De mon point de vue, l'IA s'avère aujourd'hui redoutable sur la production, c'est-à-dire la génération et la combinaison de sons, mais moins sur la composition ou la création mélodique. C'est d'ailleurs pour cette raison que c'est aussi efficace avec le rap où la dimension harmonique est moins importante que dans la pop. On va donc plus jouer sur la production et l'expression de la voix. Ce sont des pastiches très impressionnants sur le plan technique mais au final il n'y a rien de vraiment nouveau sur le plan créatif.
Est-ce que vous comprenez l'inquiétude entourant l'apparition de ces faux titres qui sont parfois difficiles à distinguer de la production de l'artiste original ?

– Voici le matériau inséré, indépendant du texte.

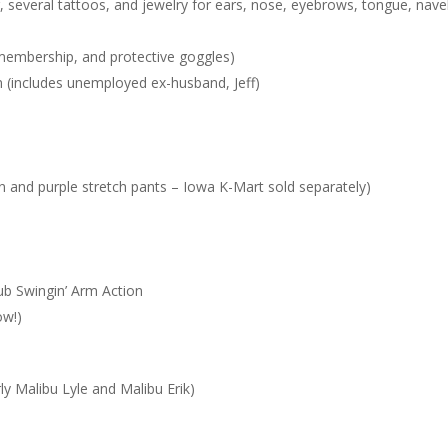
r, several tattoos, and jewelry for ears, nose, eyebrows, tongue, nave
 membership, and protective goggles)
in (includes unemployed ex-husband, Jeff)
in and purple stretch pants – Iowa K-Mart sold separately)
lub Swingin’ Arm Action
ow!)
ly Malibu Lyle and Malibu Erik)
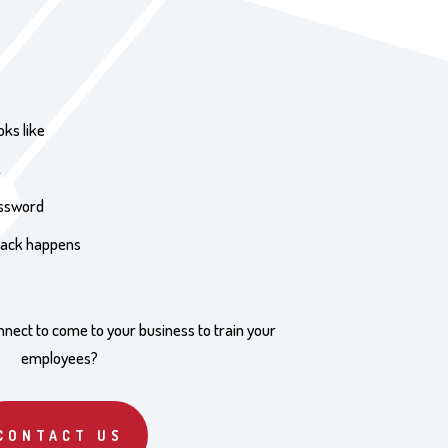
oks like
k
assword
ttack happens
nnect to come to your business to train your
employees?
CONTACT US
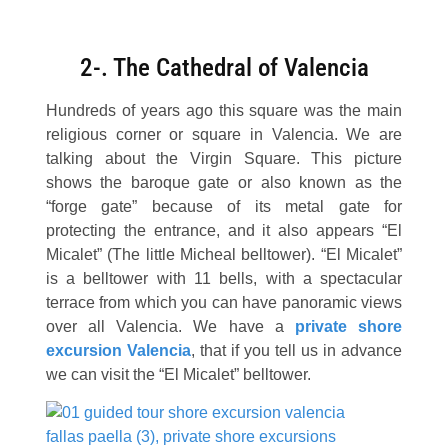
2-. The Cathedral of Valencia
Hundreds of years ago this square was the main
religious corner or square in Valencia. We are
talking about the Virgin Square. This picture
shows the baroque gate or also known as the
“forge gate” because of its metal gate for
protecting the entrance, and it also appears “El
Micalet” (The little Micheal belltower). “El Micalet”
is a belltower with 11 bells, with a spectacular
terrace from which you can have panoramic views
over all Valencia. We have a
private
shore
excursion Valencia
, that if you tell us in advance
we can visit the “El Micalet” belltower.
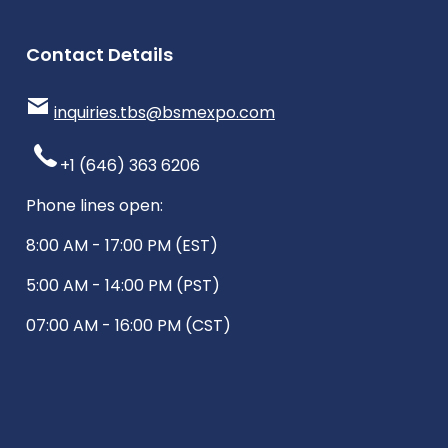
Contact Details
inquiries.tbs@bsmexpo.com
+1 (646) 363 6206
Phone lines open:
8:00 AM - 17:00 PM (EST)
5:00 AM - 14:00 PM (PST)
07:00 AM - 16:00 PM (CST)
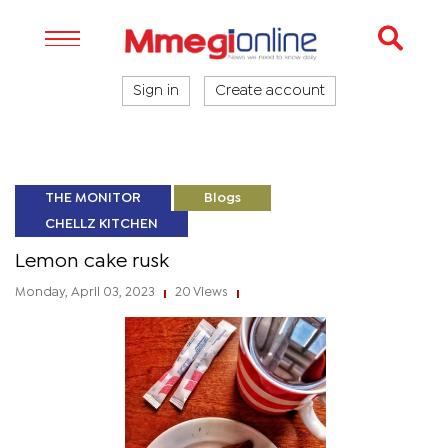
Sign in
Create account
THE MONITOR
Blogs
CHELLZ KITCHEN
Lemon cake rusk
Monday, April 03, 2023
20 Views
|
|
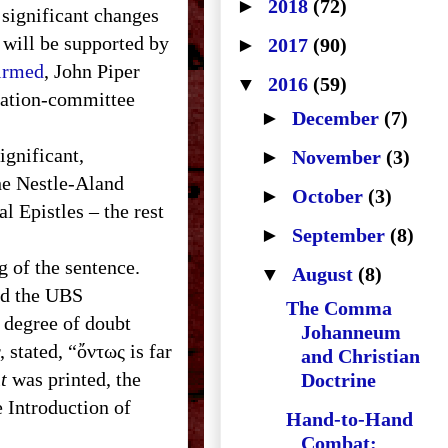
►
2018
(72)
f significant changes
 will be supported by
►
2017
(90)
firmed
, John Piper
▼
2016
(59)
ilation-committee
►
December
(7)
ignificant,
►
November
(3)
the Nestle-Aland
►
October
(3)
l Epistles – the rest
►
September
(8)
g of the sentence.
▼
August
(8)
nd the
UBS
The Comma
 degree of doubt
Johanneum
, stated, “ὄντως is far
and Christian
t
was printed, the
Doctrine
 Introduction of
Hand-to-Hand
Combat:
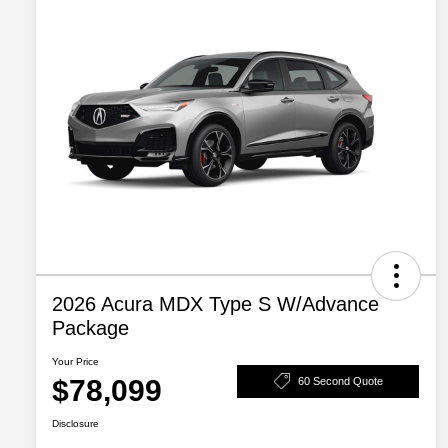
2026 Acura MDX Type S W/Advance
Package
Your Price
$78,099
60 Second Quote
Disclosure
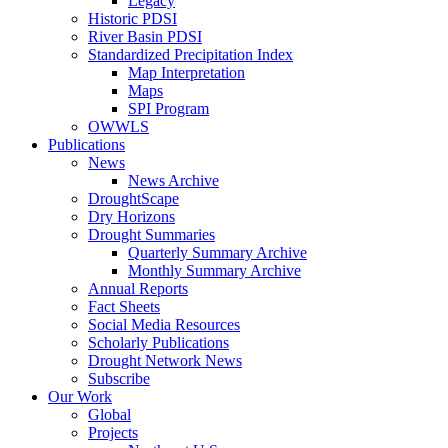
Legacy
Historic PDSI
River Basin PDSI
Standardized Precipitation Index
Map Interpretation
Maps
SPI Program
OWWLS
Publications
News
News Archive
DroughtScape
Dry Horizons
Drought Summaries
Quarterly Summary Archive
Monthly Summary Archive
Annual Reports
Fact Sheets
Social Media Resources
Scholarly Publications
Drought Network News
Subscribe
Our Work
Global
Projects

Il y a en effet une inadéquation des principes du droit d'auteur traditionnel aux techniques d'IA. Une directive du Parlement européen de l'an dernier a tenté de rattraper le retard mais manifestement il va falloir que la législation évolue. Le droit d'auteur est très complexe en musique : il y a le droit d'édition, de composition, d'enregistrement mais aussi le droit moral lié à l'utilisation du nom d'un artiste. Tout cela sera tranché par des discussions entre experts mais il n'y a pas de vérité toute faite.
De mon point de vue, il faut protéger les artistes et les ayants droits mais dans le même temps il faut permettre aux nouveaux artistes de s'exprimer. L'IA sert à outiller les artistes pour créer quelque chose de nouveau et mener des projets qu'ils n'auraient pas pu faire seul. Je renvoie notamment à Skygge, alias Benoît Carré, qui a fait trois albums avec l'IA dans lesquels il y a vraiment des chansons intéressantes. Au final, on ne pourra pas empêcher les gens de faire avec des machines ce qu'ils faisaient avant, c'est-à-dire s'inspirer de ce que font les autres. Quel groupe de pop n'a pas copié les Beatles ?
Pensez-vous que l'IA va réellement bouleverser l'industrie musicale, comme on l'entend souvent ces derniers temps ?
Les synthétiseurs numériques dans les années 80, puis ensuite l'échantillonnage relèvent peut-être d'une révolution du même ordre. Quand les premiers samplers sont arrivés, c'était incroyable. Aujourd'hui, tout cela est digéré. On sait très bien qu'en écoutant du violon ou du piano, on écoute sans doute un son numérique.
L'IA est un outil qui va permettre de générer de la musique plus facilement mais il n'y a finalement rien de vraiment nouveau. Il n'y a aucune raison d'avoir peur. Il faudra toujours des artistes pour fabriquer la musique. L'idée d'une substitution est un fantasme. D'autres craignent qu'il n'y ait plus que de la mauvaise musique. Je leur réponds qu'il n'y a pas besoin d'IA pour entendre de la mauvaise musique. Il y en a déjà beaucoup.